Namun, untuk apa pembangunan dan kemajuan itu diwujudkan? Kerap dengan menyingkirkan mereka yang tidak sepaham, untuk apa semua itu dilakukan?
Pertanyaan ini mudah mendapatkan jawabannya. Untuk pembangunan ekonomi demi peningkatan kesejahtaraan sosial, pembangunan dan kemajuan itu diwujudkan.
Pertanyaan yang lebih sulit adalah, untuk siapa pembangunan dan kemajuan itu diwujudkan?
Pertanyaan yang lebih sulit ini juga relatif mudah ditemukan jawabannya. Dalam janji-janji kampanye, jawaban untuk pertanyaan sulit ini pun mudah ditemukan.
Ketika debat calon presiden (Juni 2014), Joko Widodo menyebut nama-nama konkret untuk pertanyaan di atas. Pembangunan dan kemajuan didedikasikan untuk Ibu Heli, tukang cuci di Manado, Bapak Abdul, nelayan di Belawan, Ibu Satinah, buruh tani di Banyumas, dan Bapak Asep, guru di Jawa Barat.
Pilihan tepat menyebut nama-nama konkret rakyat yang hendak disasar oleh “kerja, kerja, kerja” pemerintah. Kepada Bu Heli, Pak Abdul, Bu Sutinah, dan Pak Asep, pemerintahan ini akan bercermin. Melalui Bu Heli, Pak Abdul, Bu Sutinah, dan Pak Asep, rakyat akan dimudahkan untuk membuat penilaian.
Tentu tidak sekarang, saat janji baru diucapkan sekitar dua tahun dan pemerintahan yang terpilih karena janji itu belum genap dua tahun berjalan. Satu periode pemerintahan mungkin cukup memadai dan realtif adil untuk membuat penilaian.
Masih ada waktu sekitar tiga tahun untuk “kerja, kerja, kerja”. Dengan cita-cita memerintah dua periode yang sudah mulai dinyatakan dan mendapat dukungan, perbaikan kesejahteraan Bu Heli, Pak Abdul, Bu Sutinah, dan Pak Asep akan dijadikan ukuran.

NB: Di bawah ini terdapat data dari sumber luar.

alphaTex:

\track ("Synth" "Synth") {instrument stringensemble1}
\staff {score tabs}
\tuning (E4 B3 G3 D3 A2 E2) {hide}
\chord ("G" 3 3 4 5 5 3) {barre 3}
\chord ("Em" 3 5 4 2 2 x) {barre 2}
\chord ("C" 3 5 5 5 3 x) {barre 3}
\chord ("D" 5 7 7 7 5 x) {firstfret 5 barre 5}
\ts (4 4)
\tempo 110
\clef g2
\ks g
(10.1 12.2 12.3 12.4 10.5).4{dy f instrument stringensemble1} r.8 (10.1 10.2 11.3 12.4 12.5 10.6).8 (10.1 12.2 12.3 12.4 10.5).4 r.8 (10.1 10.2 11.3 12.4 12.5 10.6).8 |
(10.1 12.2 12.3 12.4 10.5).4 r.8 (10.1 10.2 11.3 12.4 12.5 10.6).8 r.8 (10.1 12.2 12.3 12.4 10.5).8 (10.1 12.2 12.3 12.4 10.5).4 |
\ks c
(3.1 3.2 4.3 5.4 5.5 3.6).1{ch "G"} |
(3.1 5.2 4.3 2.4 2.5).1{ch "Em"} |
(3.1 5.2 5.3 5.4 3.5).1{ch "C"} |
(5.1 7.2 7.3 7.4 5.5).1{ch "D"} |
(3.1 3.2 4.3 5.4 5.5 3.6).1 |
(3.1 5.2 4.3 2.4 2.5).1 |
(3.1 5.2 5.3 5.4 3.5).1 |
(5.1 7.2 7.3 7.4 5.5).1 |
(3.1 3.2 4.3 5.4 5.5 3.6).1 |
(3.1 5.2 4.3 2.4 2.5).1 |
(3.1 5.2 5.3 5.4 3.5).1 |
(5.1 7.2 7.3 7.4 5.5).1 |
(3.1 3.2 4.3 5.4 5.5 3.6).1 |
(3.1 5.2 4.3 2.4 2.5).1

Namun, apakah pembangunan dan kemuajuan yang gigih diupayakan pemerintah itu serta merta mewujud dalam kehidupan nyata Bu Heli, Pak Abdul, Bu Sutinah, dan Pak Asep?

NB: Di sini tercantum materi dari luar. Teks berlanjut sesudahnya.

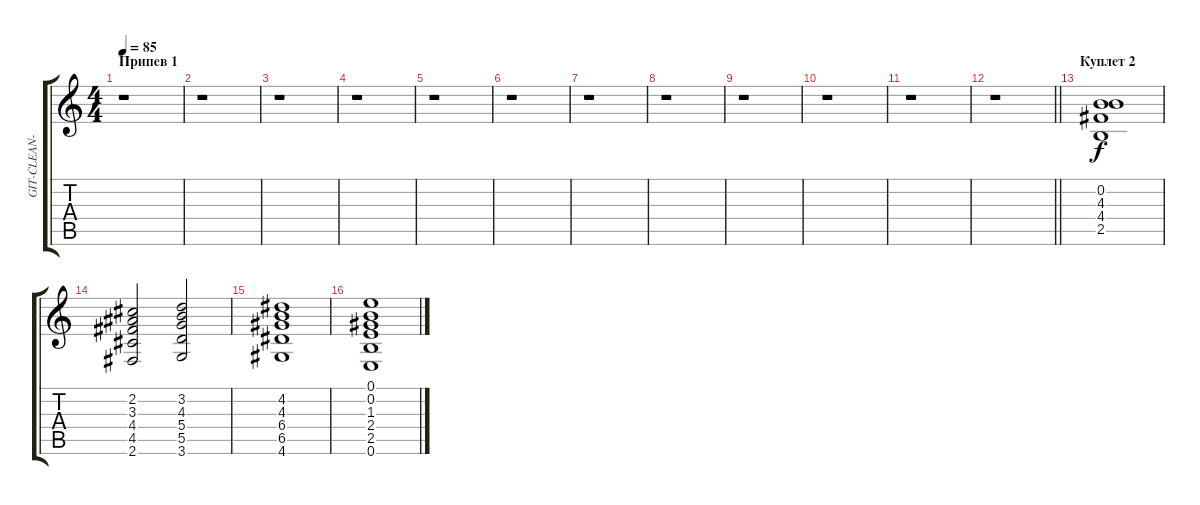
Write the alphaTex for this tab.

\track ("GIT-CLEAN-RITM" "GIT-CLEAN-") {instrument electricguitarclean}
\staff {score tabs}
\tuning (E4 B3 G3 D3 A2 E2) {hide}
\ts (4 4)
\section ("" "Припев 1")
\tempo 85
\clef g2
\ks c
r.1{dy f} |
r.1 |
r.1 |
r.1 |
r.1 |
r.1 |
r.1 |
r.1 |
r.1 |
r.1 |
r.1 |
\barLineRight lightlight
r.1 |
\section ("" "Куплет 2")
(0.2 4.3 4.4 2.5).1 |
(2.2 3.3 4.4 4.5 2.6).2 (3.2 4.3 5.4 5.5 3.6).2 |
(4.2 4.3 6.4 6.5 4.6).1 |
(0.1 0.2 1.3 2.4 2.5 0.6).1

Tidak mudah menjawab pertanyaan ini. Namun, apa yang dirilis Badan Pusat Statistik tentang indeks koefisien gini Indonesia pada September 2015 setidaknya memberi gambaran tentang tidak terjadinya pemerataan kesejahteraan sosial.
Pada September 2015, koefisien gini Indonesia berada di posisi 0,40. Meskipun turun 0,01 dibandingkan Maret 2015, angka ini masih mengkhawatirkan. Sebagai gambaran, koefisien gini Indonesia tahun 2000 ada di posisi 0,30.
Data ini secara sederhana dapat diartikan begini: sekitar 1 persen orang Indonesia menguasai 40 persen kekayaan nasional pada 2015. Kondisi ini meningkat tajam karena tahun 2000, sekitar 1 persen orang Indonesia itu hanya menguasai 30 persen kekayaan nasional.
Lantaran tidak kuasa atas 40 persen kekayaan nasional di tangah 1 persen orang Indonesia, tentu kita berharap, 60 persen kekayaan nasional sejak 2015 dinikmati secara merata di antara 99 persen penduduk Indonesia.
Namun, apa harapan itu nyata? Faktanya tidak demikian. Di antara 99 persen orang Indonesia itu ada tingkatan akumulasi kekayaan yang ketimpangannya justru kerap lebih dirasakan. Orang superkaya yang masuk 1 persen jarang menunjuk-nunjukkan tingkat kesuperkayaannya.
Keteguhan Pak Mayar
Soal ketimpangan dan bagaimana rakyat selalu dijadikan bahan “jualan” di setiap kampanye, saya selalu ingat Pak Mayar.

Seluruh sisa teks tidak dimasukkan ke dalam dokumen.